- _What needs to be done_:
Please write out all the entries exactly, without the pictures.

+++ Input data

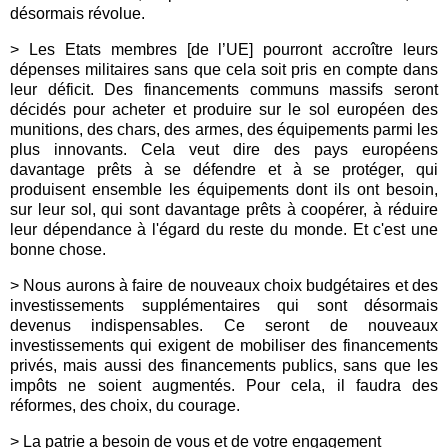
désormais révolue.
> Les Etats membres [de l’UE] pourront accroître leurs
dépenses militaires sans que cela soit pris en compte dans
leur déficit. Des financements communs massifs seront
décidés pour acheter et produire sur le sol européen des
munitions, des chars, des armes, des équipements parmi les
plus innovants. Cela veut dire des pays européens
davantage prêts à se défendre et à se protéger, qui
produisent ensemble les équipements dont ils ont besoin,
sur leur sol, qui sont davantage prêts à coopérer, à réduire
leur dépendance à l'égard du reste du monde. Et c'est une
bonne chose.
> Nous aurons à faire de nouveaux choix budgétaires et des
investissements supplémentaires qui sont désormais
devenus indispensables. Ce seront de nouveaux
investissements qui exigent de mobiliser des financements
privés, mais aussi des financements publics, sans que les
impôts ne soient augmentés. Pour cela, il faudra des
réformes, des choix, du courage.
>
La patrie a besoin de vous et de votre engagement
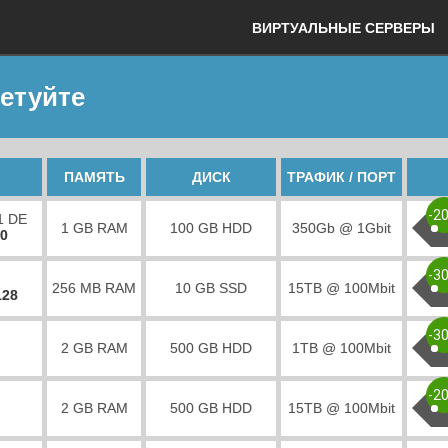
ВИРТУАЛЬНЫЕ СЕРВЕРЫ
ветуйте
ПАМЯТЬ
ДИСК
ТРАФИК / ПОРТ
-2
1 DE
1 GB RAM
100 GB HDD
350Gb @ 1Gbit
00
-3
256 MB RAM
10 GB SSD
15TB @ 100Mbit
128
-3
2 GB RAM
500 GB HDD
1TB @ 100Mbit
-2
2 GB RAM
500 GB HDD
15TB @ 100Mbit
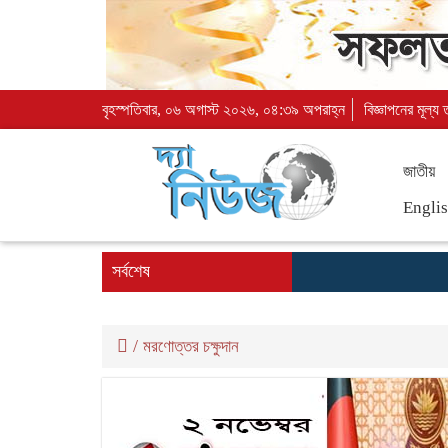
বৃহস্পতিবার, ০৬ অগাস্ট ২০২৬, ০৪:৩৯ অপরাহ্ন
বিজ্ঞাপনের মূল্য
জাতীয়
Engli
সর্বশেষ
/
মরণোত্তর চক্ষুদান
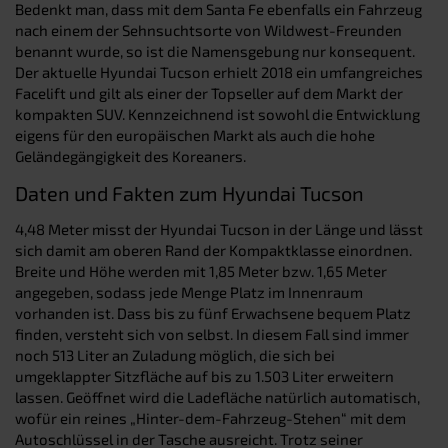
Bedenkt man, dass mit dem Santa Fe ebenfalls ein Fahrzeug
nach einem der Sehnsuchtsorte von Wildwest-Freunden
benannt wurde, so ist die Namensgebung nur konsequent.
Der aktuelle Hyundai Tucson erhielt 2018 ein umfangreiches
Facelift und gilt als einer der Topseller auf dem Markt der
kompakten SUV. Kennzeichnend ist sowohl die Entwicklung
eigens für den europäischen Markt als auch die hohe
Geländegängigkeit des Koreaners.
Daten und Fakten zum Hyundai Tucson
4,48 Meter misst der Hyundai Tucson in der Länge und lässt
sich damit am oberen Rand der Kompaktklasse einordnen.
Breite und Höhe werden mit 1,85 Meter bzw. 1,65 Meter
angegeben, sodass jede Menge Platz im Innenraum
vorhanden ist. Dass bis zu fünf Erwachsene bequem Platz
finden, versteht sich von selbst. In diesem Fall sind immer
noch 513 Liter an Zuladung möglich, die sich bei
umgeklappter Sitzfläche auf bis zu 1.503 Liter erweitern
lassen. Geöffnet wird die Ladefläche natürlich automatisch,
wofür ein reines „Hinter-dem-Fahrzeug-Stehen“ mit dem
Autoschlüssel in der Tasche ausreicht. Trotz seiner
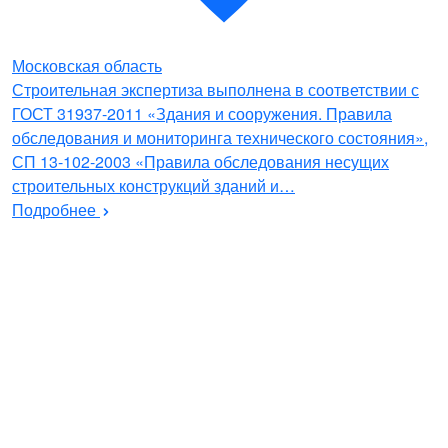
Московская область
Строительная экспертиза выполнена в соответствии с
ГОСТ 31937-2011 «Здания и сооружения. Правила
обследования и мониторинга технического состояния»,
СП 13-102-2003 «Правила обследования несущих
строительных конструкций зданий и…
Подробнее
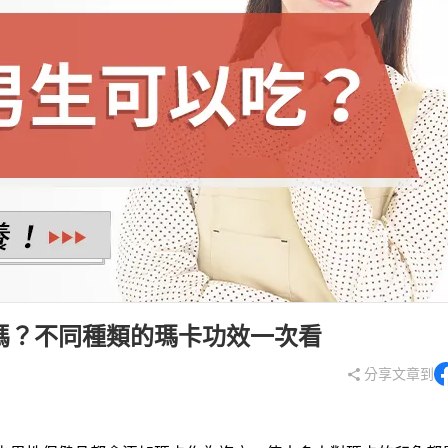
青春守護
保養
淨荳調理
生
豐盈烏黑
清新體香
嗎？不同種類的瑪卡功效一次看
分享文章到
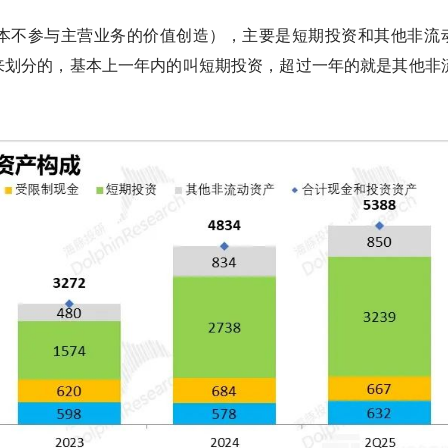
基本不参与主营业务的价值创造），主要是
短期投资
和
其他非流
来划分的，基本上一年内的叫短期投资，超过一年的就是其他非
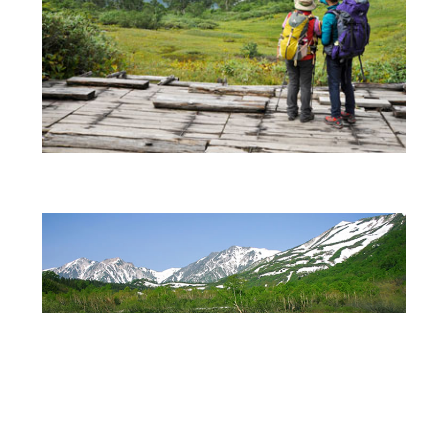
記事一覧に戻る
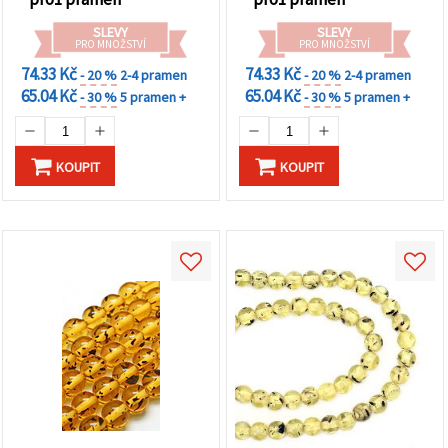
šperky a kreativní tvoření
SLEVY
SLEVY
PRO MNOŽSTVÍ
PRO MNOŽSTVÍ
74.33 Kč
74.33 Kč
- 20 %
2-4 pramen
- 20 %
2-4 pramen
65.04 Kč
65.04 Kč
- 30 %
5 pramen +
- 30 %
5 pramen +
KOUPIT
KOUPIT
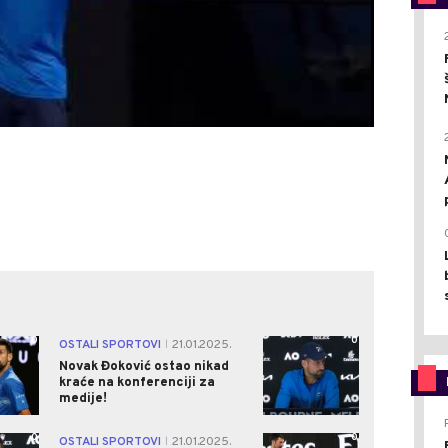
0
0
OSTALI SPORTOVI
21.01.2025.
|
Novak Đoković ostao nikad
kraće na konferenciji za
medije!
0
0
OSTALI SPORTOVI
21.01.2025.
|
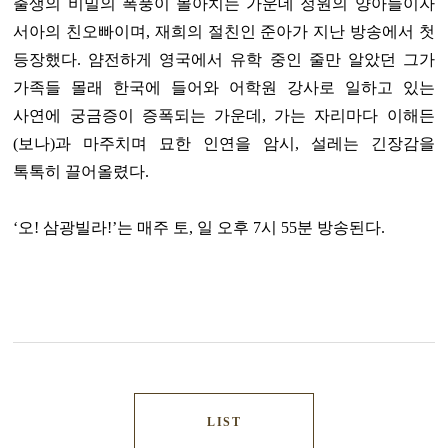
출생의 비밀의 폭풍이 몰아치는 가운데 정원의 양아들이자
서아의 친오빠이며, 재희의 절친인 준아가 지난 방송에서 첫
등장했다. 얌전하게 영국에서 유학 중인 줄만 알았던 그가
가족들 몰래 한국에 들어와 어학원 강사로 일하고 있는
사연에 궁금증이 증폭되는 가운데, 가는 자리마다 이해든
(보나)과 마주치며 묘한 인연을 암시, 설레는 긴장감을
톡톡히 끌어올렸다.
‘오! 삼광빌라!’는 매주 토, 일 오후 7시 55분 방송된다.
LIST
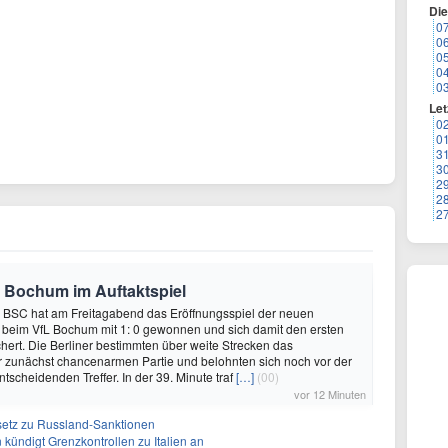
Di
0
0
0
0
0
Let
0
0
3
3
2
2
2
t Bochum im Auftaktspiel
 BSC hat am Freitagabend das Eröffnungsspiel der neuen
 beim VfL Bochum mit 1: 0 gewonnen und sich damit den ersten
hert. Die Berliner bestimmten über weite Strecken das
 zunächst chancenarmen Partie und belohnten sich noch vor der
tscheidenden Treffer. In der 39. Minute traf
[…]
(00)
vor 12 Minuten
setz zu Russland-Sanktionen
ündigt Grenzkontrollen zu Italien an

++++++

- _Answer to the problem_:
désormais révolue.
> Les Etats membres [de l’UE] pourront accroître leurs
dépenses militaires sans que cela soit pris en compte dans
leur déficit. Des financements communs massifs seront
décidés pour acheter et produire sur le sol européen des
munitions, des chars, des armes, des équipements parmi les
plus innovants. Cela veut dire des pays européens
davantage prêts à se défendre et à se protéger, qui
produisent ensemble les équipements dont ils ont besoin,
sur leur sol, qui sont davantage prêts à coopérer, à réduire
leur dépendance à l'égard du reste du monde. Et c'est une
bonne chose.
> Nous aurons à faire de nouveaux choix budgétaires et des
investissements supplémentaires qui sont désormais
devenus indispensables. Ce seront de nouveaux
investissements qui exigent de mobiliser des financements
privés, mais aussi des financements publics, sans que les
impôts ne soient augmentés. Pour cela, il faudra des
réformes, des choix, du courage.
>
La patrie a besoin de vous et de votre engagement
ВИРТУАЛЬНЫЕ СЕРВЕРЫ
ветуйте
ПАМЯТЬ
ДИСК
ТРАФИК / ПОРТ
-2
1 DE
1 GB RAM
100 GB HDD
350Gb @ 1Gbit
00
-3
256 MB RAM
10 GB SSD
15TB @ 100Mbit
128
-3
2 GB RAM
500 GB HDD
1TB @ 100Mbit
-2
2 GB RAM
500 GB HDD
15TB @ 100Mbit
বৃহস্পতিবার, ০৬ অগাস্ট ২০২৬, ০৪:৩৯ অপরাহ্ন
বিজ্ঞাপনের মূল্য
জাতীয়
Engli
সর্বশেষ
/
মরণোত্তর চক্ষুদান
Bedenkt man, dass mit dem Santa Fe ebenfalls ein Fahrzeug
nach einem der Sehnsuchtsorte von Wildwest-Freunden
benannt wurde, so ist die Namensgebung nur konsequent.
Der aktuelle Hyundai Tucson erhielt 2018 ein umfangreiches
Facelift und gilt als einer der Topseller auf dem Markt der
kompakten SUV. Kennzeichnend ist sowohl die Entwicklung
eigens für den europäischen Markt als auch die hohe
Geländegängigkeit des Koreaners.
Daten und Fakten zum Hyundai Tucson
4,48 Meter misst der Hyundai Tucson in der Länge und lässt
sich damit am oberen Rand der Kompaktklasse einordnen.
Breite und Höhe werden mit 1,85 Meter bzw. 1,65 Meter
angegeben, sodass jede Menge Platz im Innenraum
vorhanden ist. Dass bis zu fünf Erwachsene bequem Platz
finden, versteht sich von selbst. In diesem Fall sind immer
noch 513 Liter an Zuladung möglich, die sich bei
umgeklappter Sitzfläche auf bis zu 1.503 Liter erweitern
lassen. Geöffnet wird die Ladefläche natürlich automatisch,
wofür ein reines „Hinter-dem-Fahrzeug-Stehen“ mit dem
Autoschlüssel in der Tasche ausreicht. Trotz seiner
Московская область
Строительная экспертиза выполнена в соответствии с
ГОСТ 31937-2011 «Здания и сооружения. Правила
обследования и мониторинга технического состояния»,
СП 13-102-2003 «Правила обследования несущих
строительных конструкций зданий и…
Подробнее
青春守護
保養
淨荳調理
生
豐盈烏黑
清新體香
嗎？不同種類的瑪卡功效一次看
分享文章到
基本不参与主营业务的价值创造），主要是
短期投资
和
其他非流
来划分的，基本上一年内的叫短期投资，超过一年的就是其他非
記事一覧に戻る
šperky a kreativní tvoření
SLEVY
SLEVY
PRO MNOŽSTVÍ
PRO MNOŽSTVÍ
74.33 Kč
74.33 Kč
- 20 %
2-4 pramen
- 20 %
2-4 pramen
65.04 Kč
65.04 Kč
- 30 %
5 pramen +
- 30 %
5 pramen +
KOUPIT
KOUPIT
0
0
OSTALI SPORTOVI
21.01.2025.
|
Novak Đoković ostao nikad
kraće na konferenciji za
medije!
0
0
OSTALI SPORTOVI
21.01.2025.
|
출생의 비밀의 폭풍이 몰아치는 가운데 정원의 양아들이자
서아의 친오빠이며, 재희의 절친인 준아가 지난 방송에서 첫
등장했다. 얌전하게 영국에서 유학 중인 줄만 알았던 그가
가족들 몰래 한국에 들어와 어학원 강사로 일하고 있는
사연에 궁금증이 증폭되는 가운데, 가는 자리마다 이해든
(보나)과 마주치며 묘한 인연을 암시, 설레는 긴장감을
톡톡히 끌어올렸다.
‘오! 삼광빌라!’는 매주 토, 일 오후 7시 55분 방송된다.
LIST
Di
0
0
0
0
0
Let
0
0
3
3
2
2
2
t Bochum im Auftaktspiel
 BSC hat am Freitagabend das Eröffnungsspiel der neuen
 beim VfL Bochum mit 1: 0 gewonnen und sich damit den ersten
hert. Die Berliner bestimmten über weite Strecken das
 zunächst chancenarmen Partie und belohnten sich noch vor der
tscheidenden Treffer. In der 39. Minute traf
[…]
(00)
vor 12 Minuten
setz zu Russland-Sanktionen
ündigt Grenzkontrollen zu Italien an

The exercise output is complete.